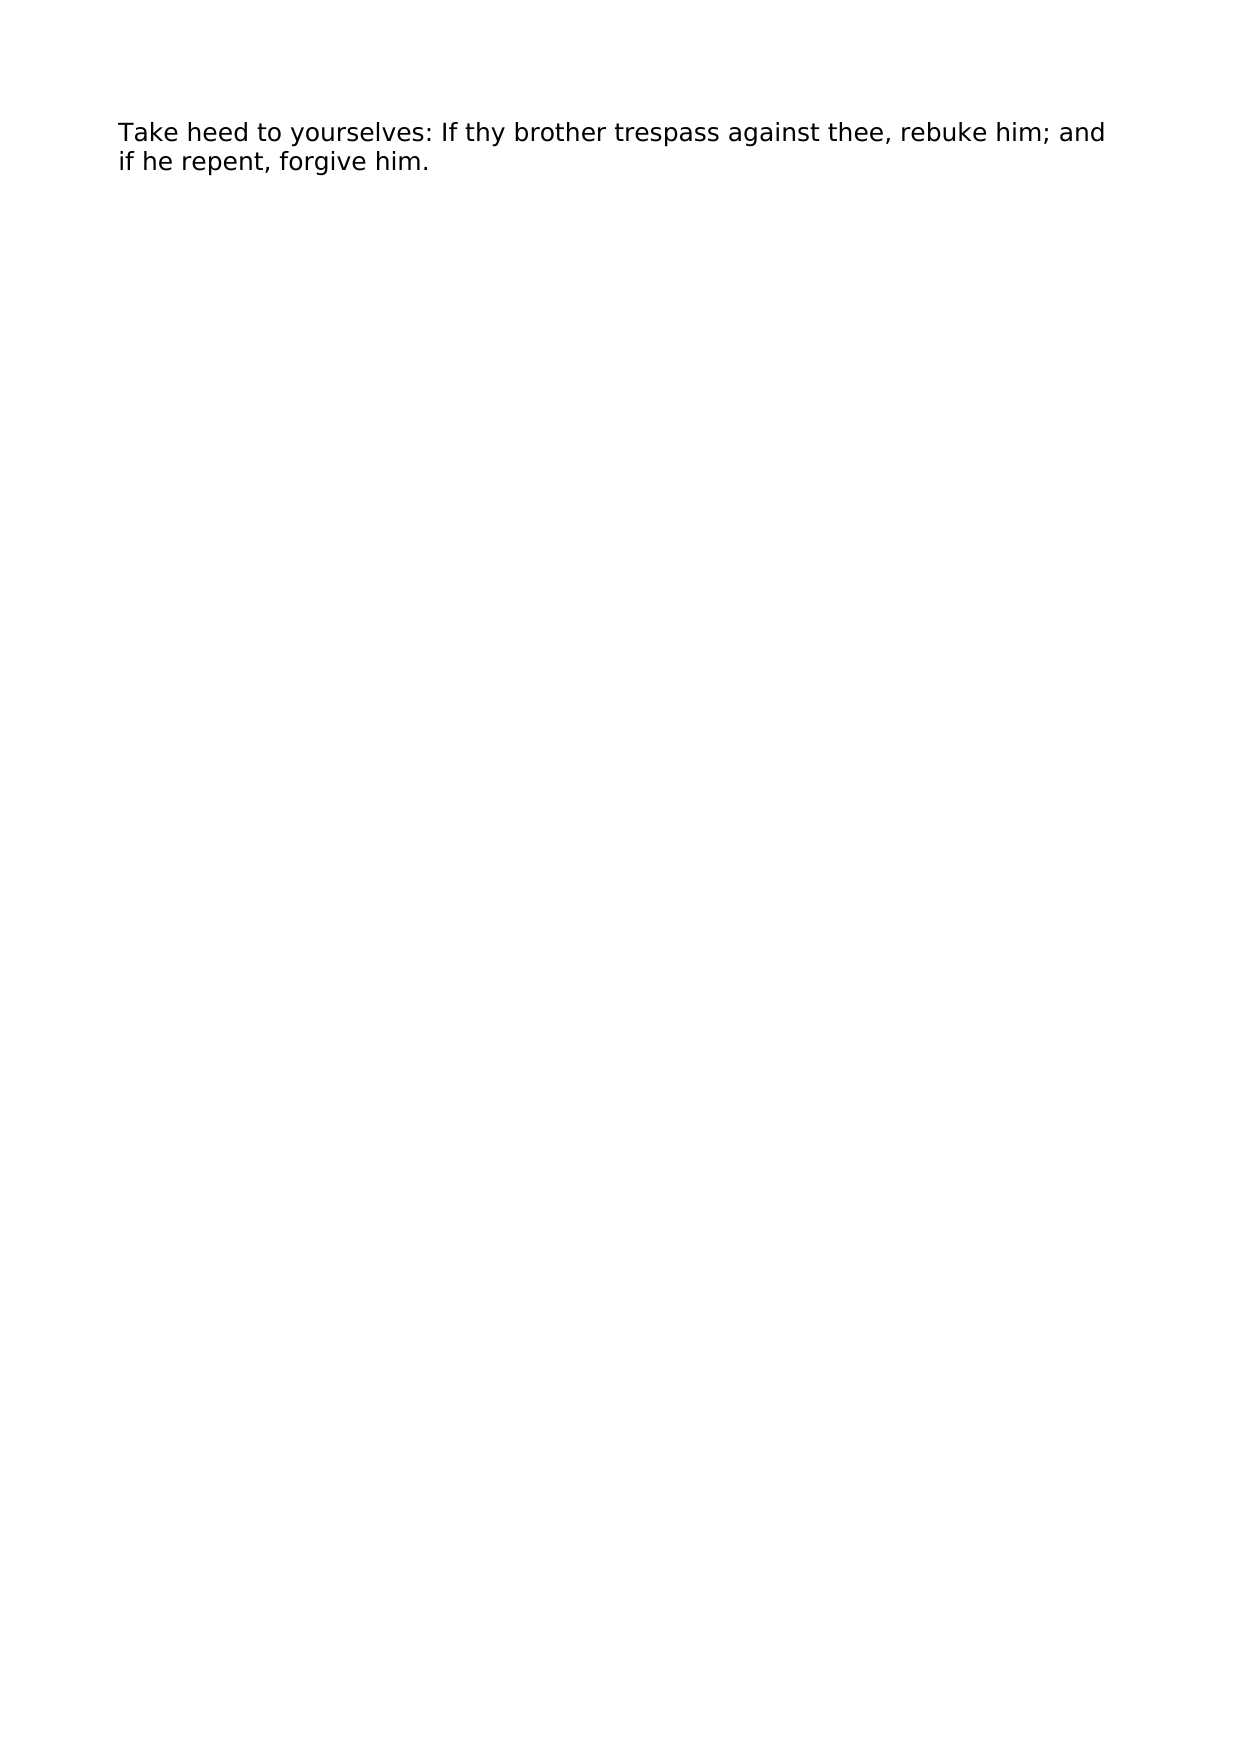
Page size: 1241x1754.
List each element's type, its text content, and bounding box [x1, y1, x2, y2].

text Take heed to yourselves: If thy brother trespass against thee, rebuke him; and if he repent, forgive him. [118, 118, 1122, 176]
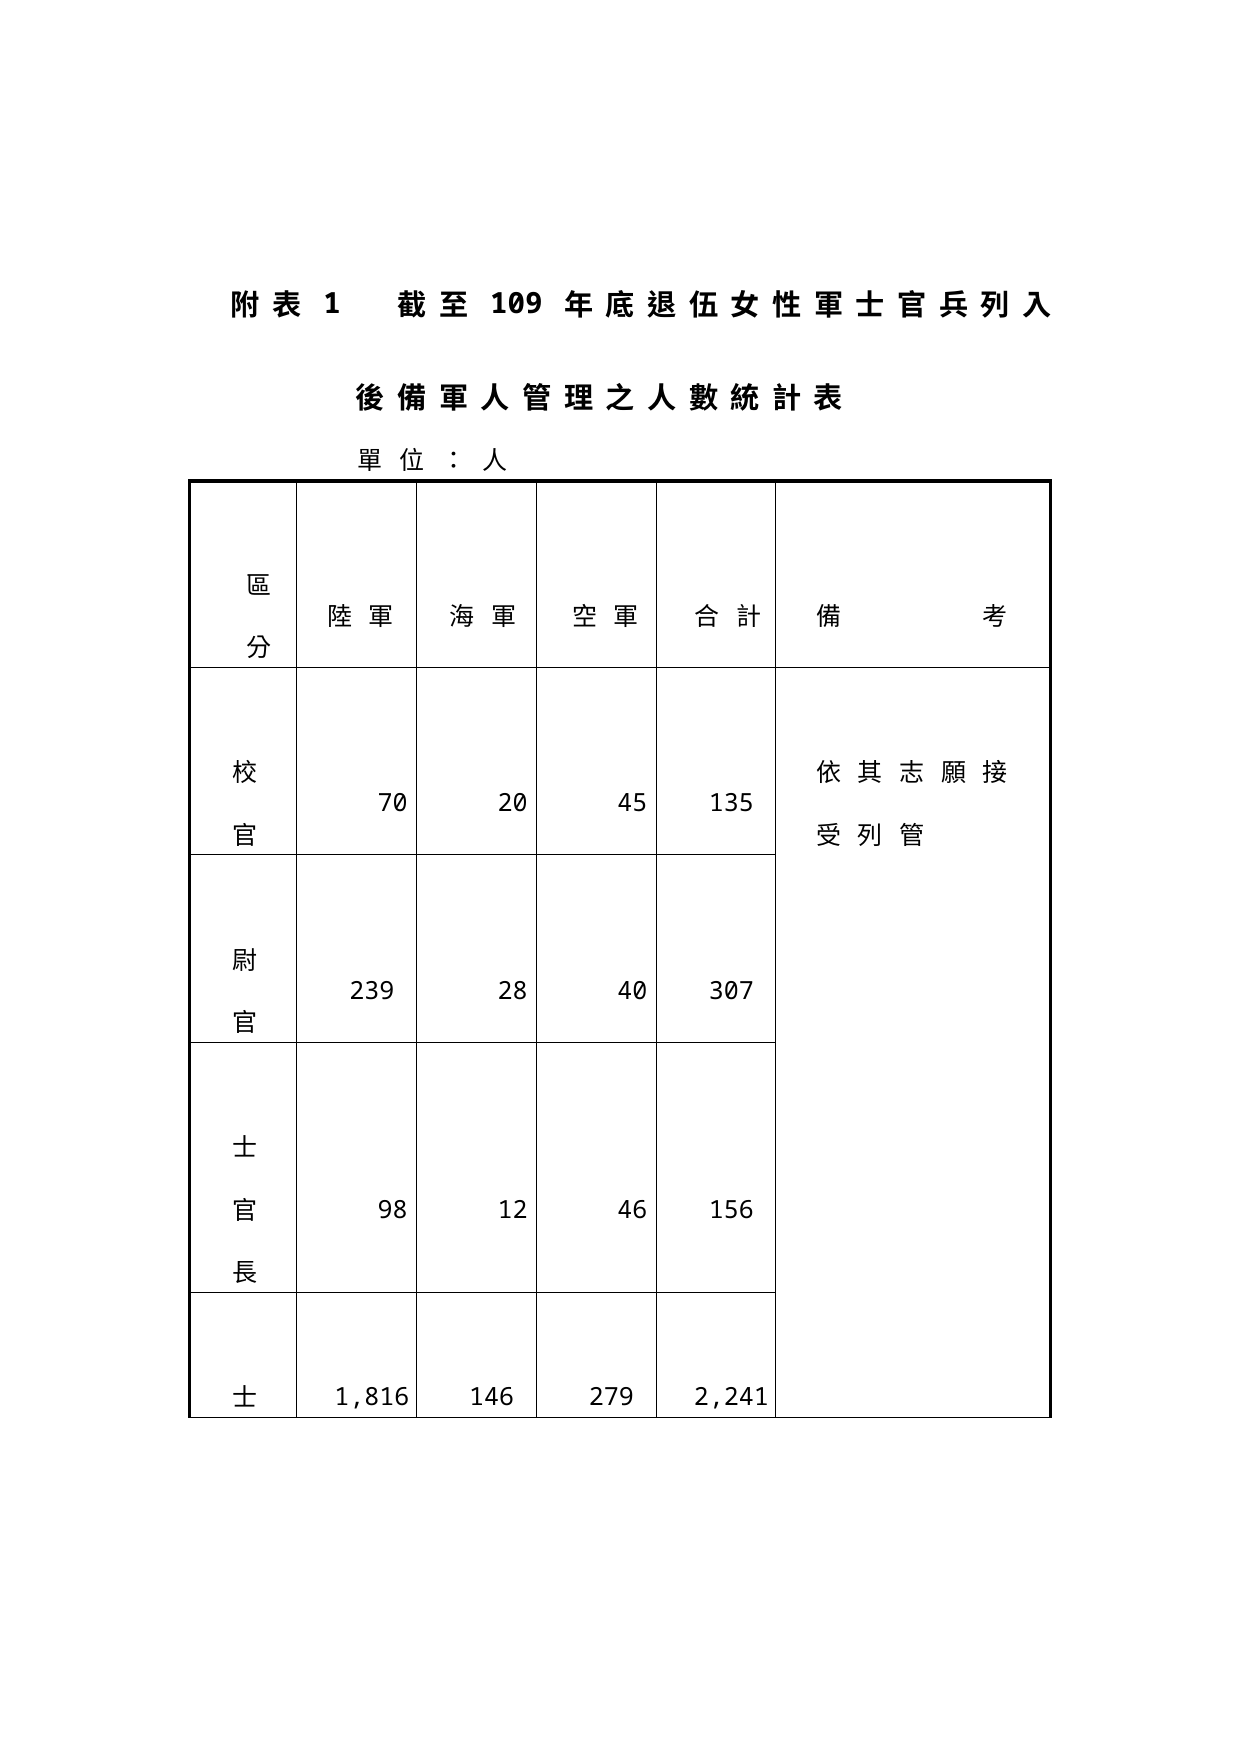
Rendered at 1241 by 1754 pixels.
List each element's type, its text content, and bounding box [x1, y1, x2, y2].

table_cell 70 [297, 668, 416, 854]
table_cell 98 [297, 1043, 416, 1292]
table_cell 校官 [191, 668, 296, 854]
table_cell 20 [417, 668, 536, 854]
table_cell 239 [297, 855, 416, 1042]
table_cell 28 [417, 855, 536, 1042]
table_header 空軍 [537, 483, 656, 667]
table_cell 尉官 [191, 855, 296, 1042]
text 附表1 截至109年底退伍女性軍士官兵列入後備軍人管理之人數統計表 單位：人 [198, 229, 1058, 479]
table_cell 156 [657, 1043, 775, 1292]
table_header 區分 [191, 483, 296, 667]
table_header 合計 [657, 483, 775, 667]
table_cell 307 [657, 855, 775, 1042]
table_cell 45 [537, 668, 656, 854]
table_cell 2,241 [657, 1293, 775, 1417]
table_cell 135 [657, 668, 775, 854]
table_cell 1,816 [297, 1293, 416, 1417]
table_cell 士 [191, 1293, 296, 1417]
table_cell 40 [537, 855, 656, 1042]
table_header 陸軍 [297, 483, 416, 667]
table_cell 12 [417, 1043, 536, 1292]
table_cell 依其志願接受列管 [776, 668, 1049, 1417]
table_cell 279 [537, 1293, 656, 1417]
table_header 備 考 [776, 483, 1049, 667]
table_cell 士官長 [191, 1043, 296, 1292]
table_header 海軍 [417, 483, 536, 667]
table_cell 146 [417, 1293, 536, 1417]
table_cell 46 [537, 1043, 656, 1292]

## Problem statement
Put every line of the material above into a numbered list, leaving out blank lines and the pictures.

## Solution below
1. Page size: 1241x1754.
2. List each element's type, its text content, and bounding box [x1, y1, x2, y2].
3. text Take heed to yourselves: If thy brother trespass against thee, rebuke him; and if he repent, forgive him. [118, 118, 1122, 176]
4. Rendered at 1241 by 1754 pixels.
5. List each element's type, its text content, and bounding box [x1, y1, x2, y2].
6. table_cell 70 [297, 668, 416, 854]
7. table_cell 98 [297, 1043, 416, 1292]
8. table_cell 校官 [191, 668, 296, 854]
9. table_cell 20 [417, 668, 536, 854]
10. table_cell 239 [297, 855, 416, 1042]
11. table_cell 28 [417, 855, 536, 1042]
12. table_header 空軍 [537, 483, 656, 667]
13. table_cell 尉官 [191, 855, 296, 1042]
14. text 附表1 截至109年底退伍女性軍士官兵列入後備軍人管理之人數統計表 單位：人 [198, 229, 1058, 479]
15. table_cell 156 [657, 1043, 775, 1292]
16. table_header 區分 [191, 483, 296, 667]
17. table_header 合計 [657, 483, 775, 667]
18. table_cell 307 [657, 855, 775, 1042]
19. table_cell 45 [537, 668, 656, 854]
20. table_cell 2,241 [657, 1293, 775, 1417]
21. table_cell 135 [657, 668, 775, 854]
22. table_cell 1,816 [297, 1293, 416, 1417]
23. table_cell 士 [191, 1293, 296, 1417]
24. table_cell 40 [537, 855, 656, 1042]
25. table_header 陸軍 [297, 483, 416, 667]
26. table_cell 12 [417, 1043, 536, 1292]
27. table_cell 依其志願接受列管 [776, 668, 1049, 1417]
28. table_cell 279 [537, 1293, 656, 1417]
29. table_header 備 考 [776, 483, 1049, 667]
30. table_cell 士官長 [191, 1043, 296, 1292]
31. table_header 海軍 [417, 483, 536, 667]
32. table_cell 146 [417, 1293, 536, 1417]
33. table_cell 46 [537, 1043, 656, 1292]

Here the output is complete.